→ **REQUIRED WORK**: Could you transcribe every record below exactly, leaving out the pictures?
*** Opening DATA ***
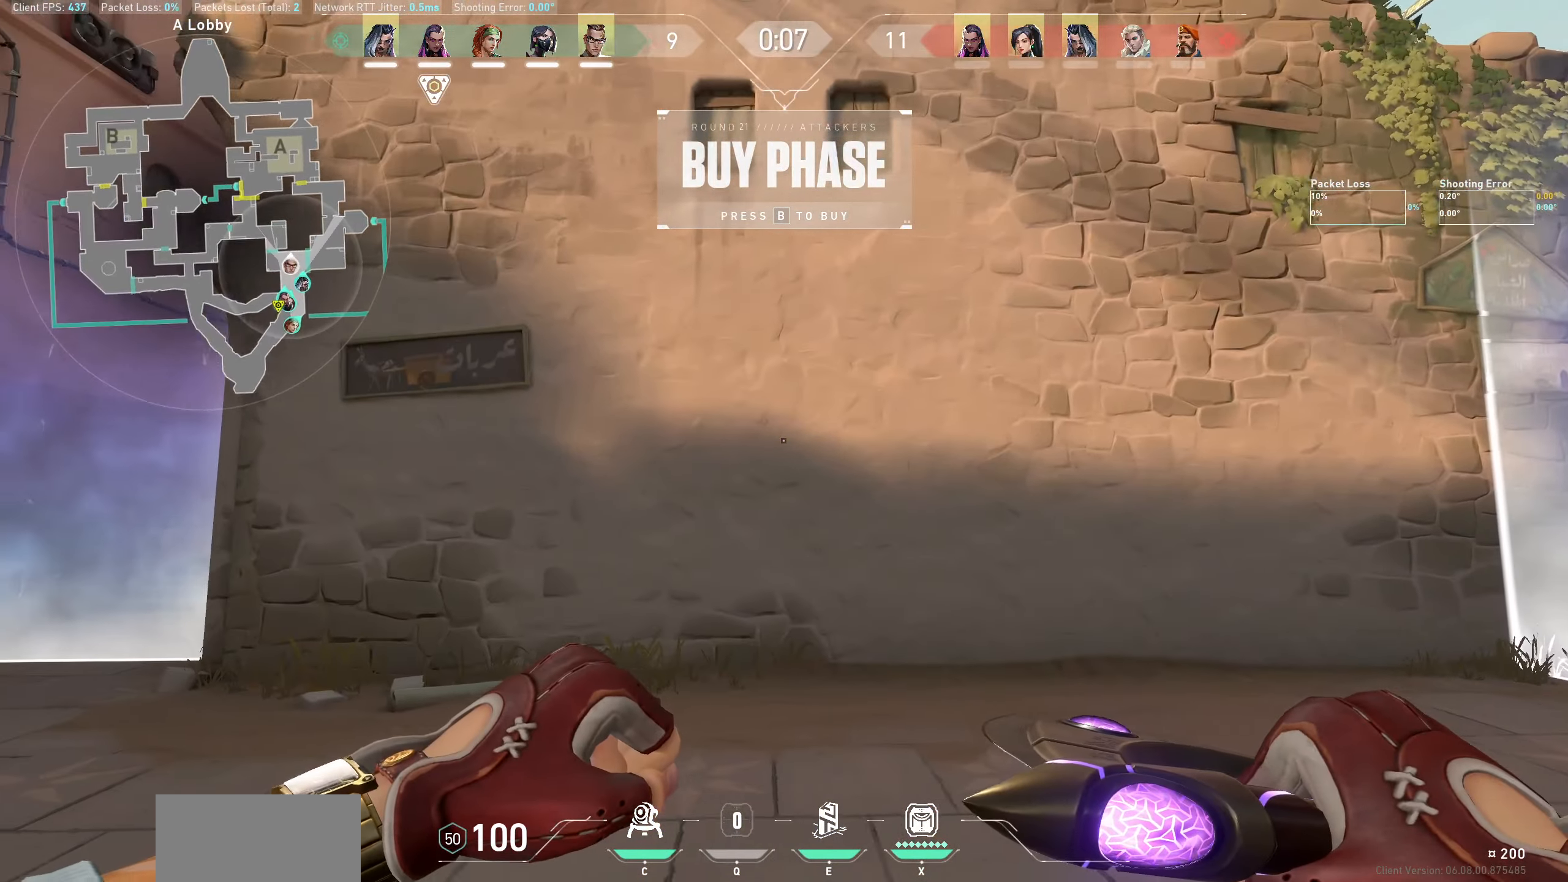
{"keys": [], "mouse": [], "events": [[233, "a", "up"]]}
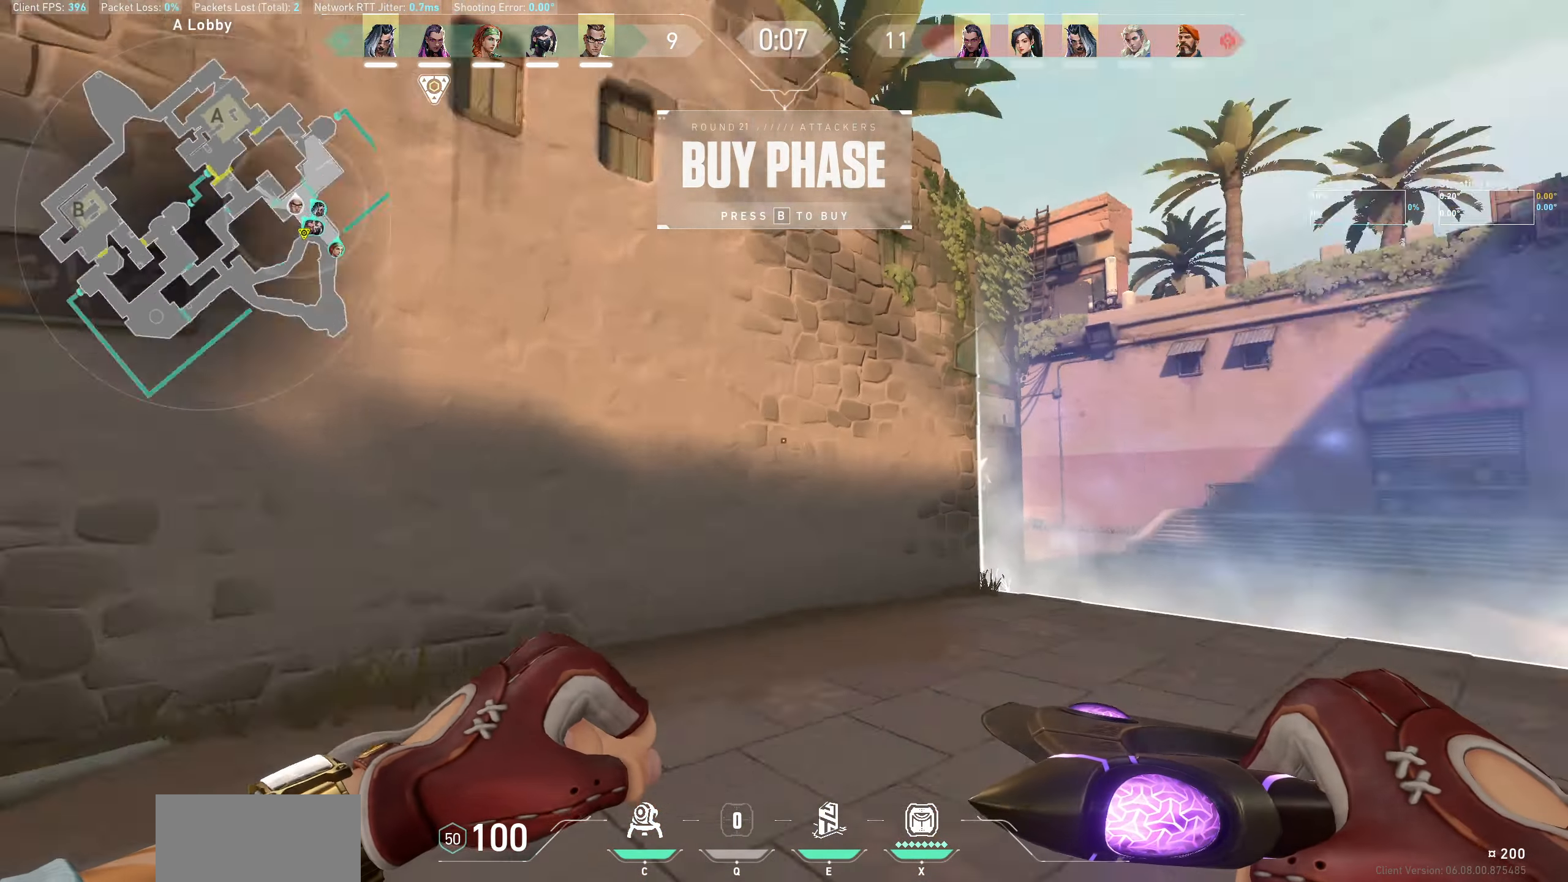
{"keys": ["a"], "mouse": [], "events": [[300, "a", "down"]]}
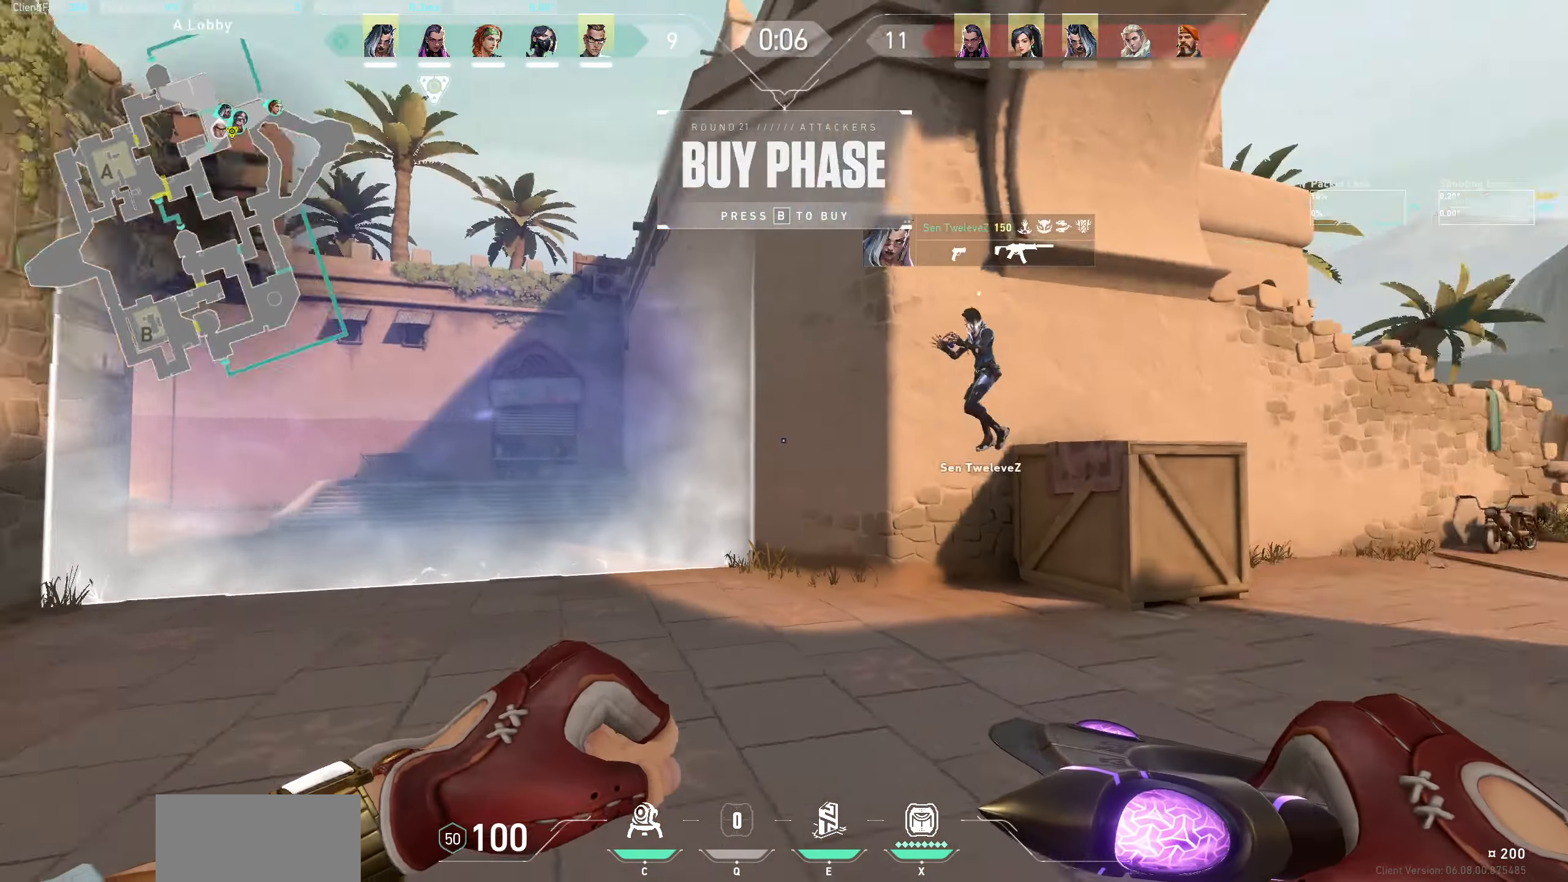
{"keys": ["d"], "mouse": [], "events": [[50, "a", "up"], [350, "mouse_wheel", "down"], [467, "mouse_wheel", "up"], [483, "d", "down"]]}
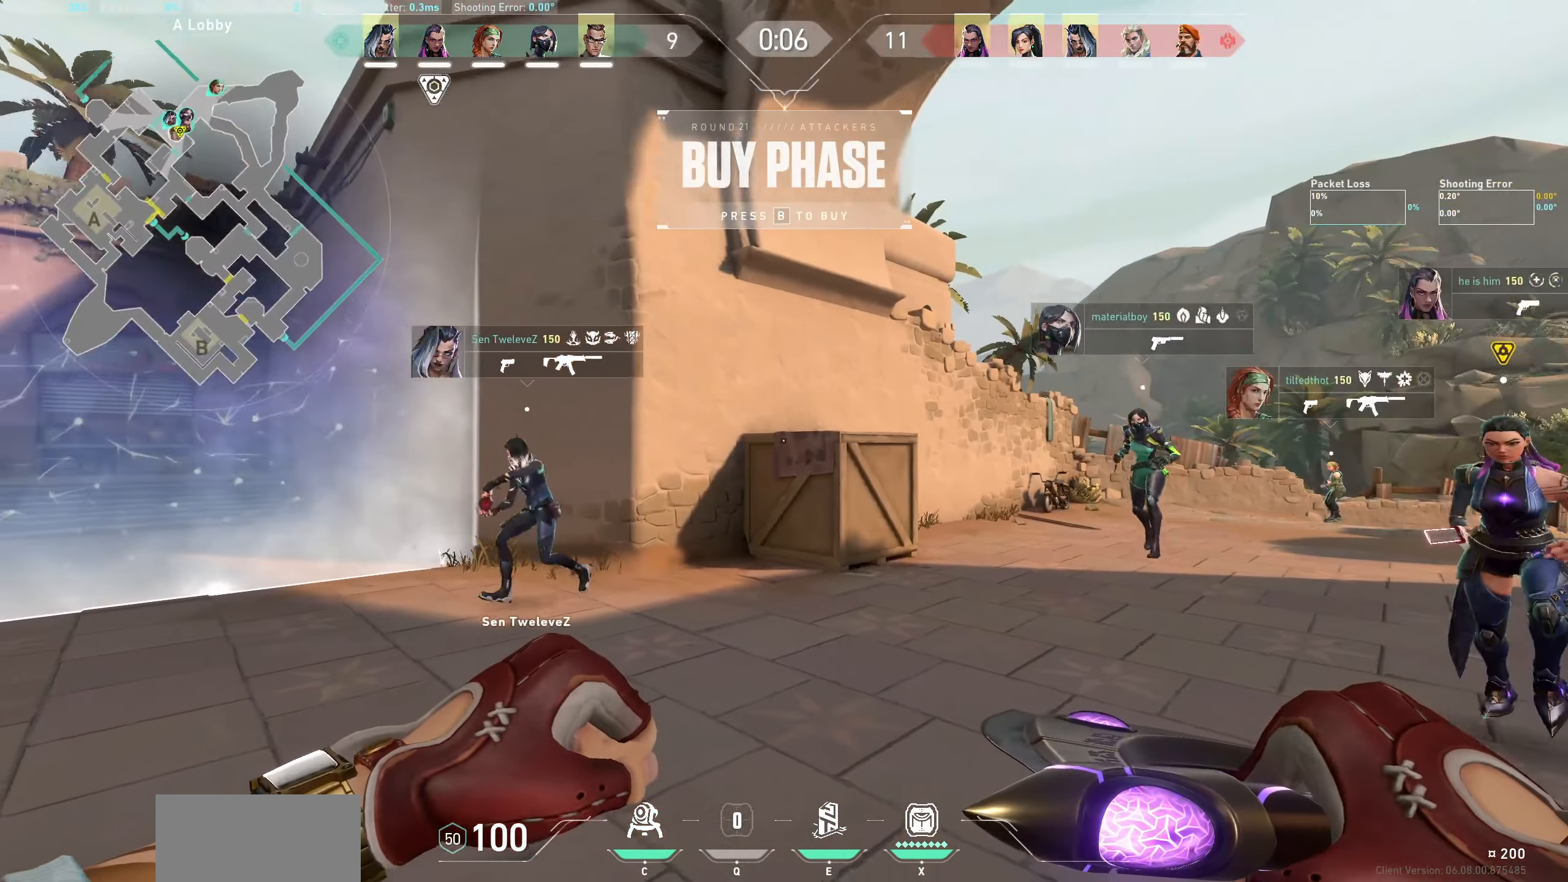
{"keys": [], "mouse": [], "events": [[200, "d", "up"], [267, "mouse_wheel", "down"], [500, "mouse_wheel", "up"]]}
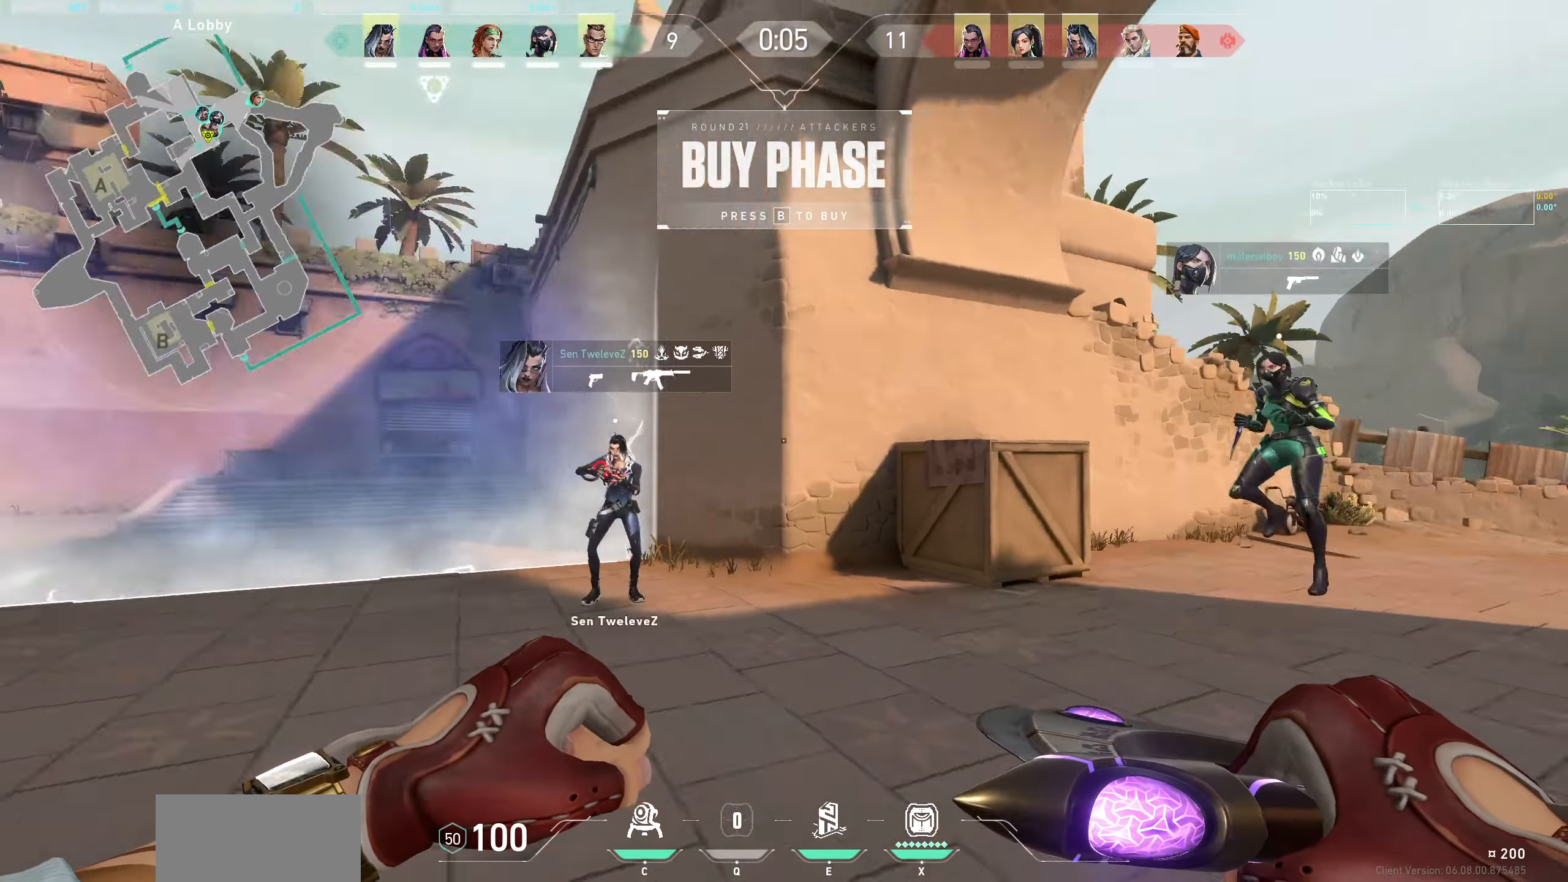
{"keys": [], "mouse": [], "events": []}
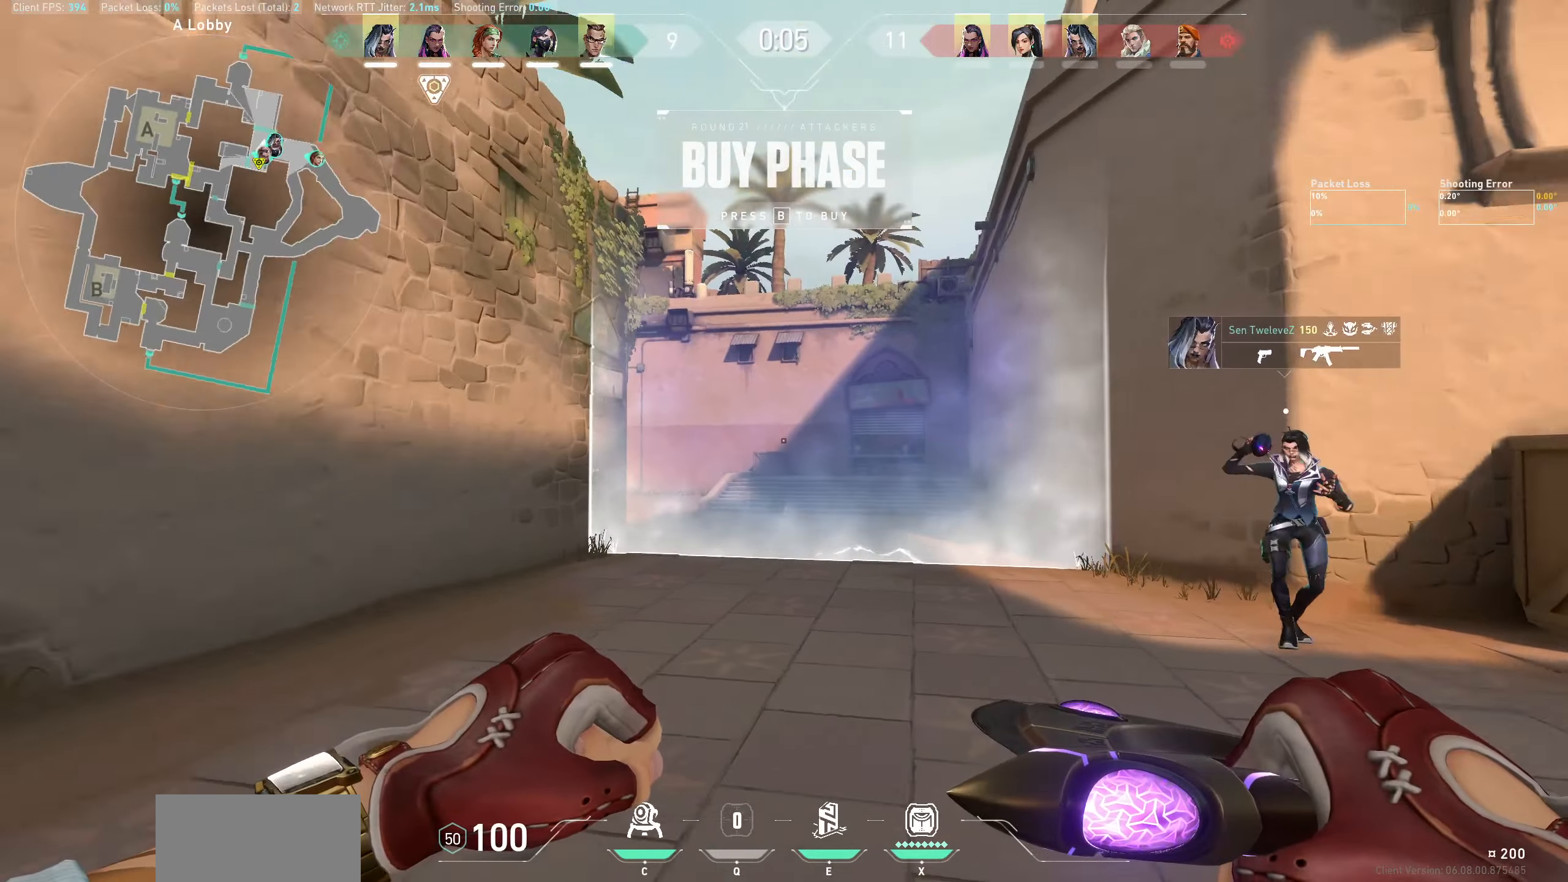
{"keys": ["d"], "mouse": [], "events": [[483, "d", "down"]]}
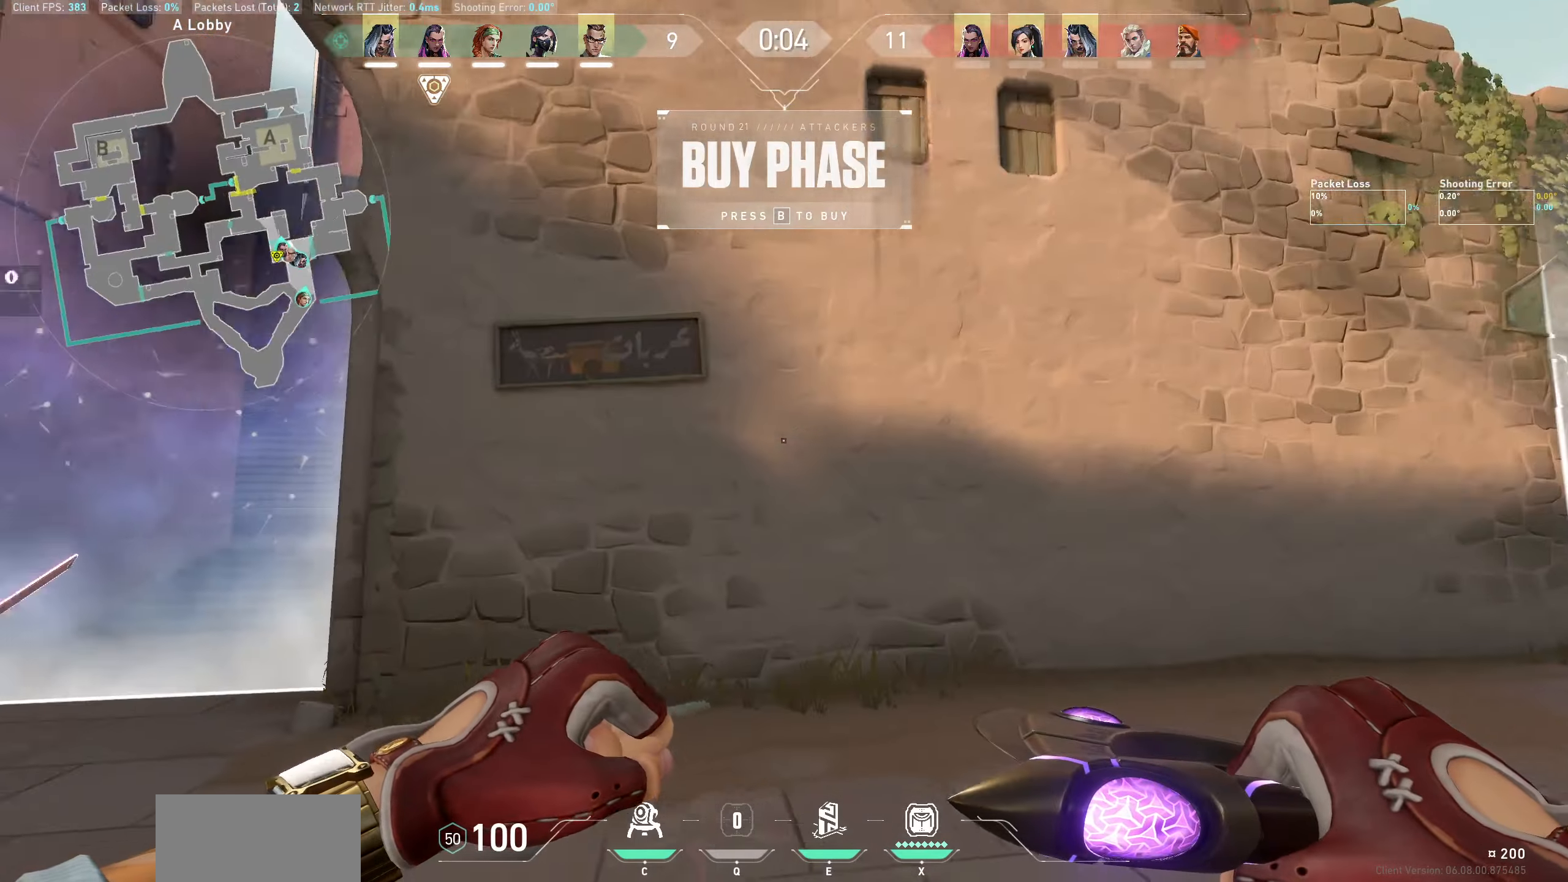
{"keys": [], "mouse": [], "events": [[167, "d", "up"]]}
*** Closing DATA ***
→ **WRITTEN RESPONSE**:
{"keys": [], "mouse": [], "events": [[233, "a", "up"]]}
{"keys": ["a"], "mouse": [], "events": [[300, "a", "down"]]}
{"keys": ["d"], "mouse": [], "events": [[50, "a", "up"], [350, "mouse_wheel", "down"], [467, "mouse_wheel", "up"], [483, "d", "down"]]}
{"keys": [], "mouse": [], "events": [[200, "d", "up"], [267, "mouse_wheel", "down"], [500, "mouse_wheel", "up"]]}
{"keys": [], "mouse": [], "events": []}
{"keys": ["d"], "mouse": [], "events": [[483, "d", "down"]]}
{"keys": [], "mouse": [], "events": [[167, "d", "up"]]}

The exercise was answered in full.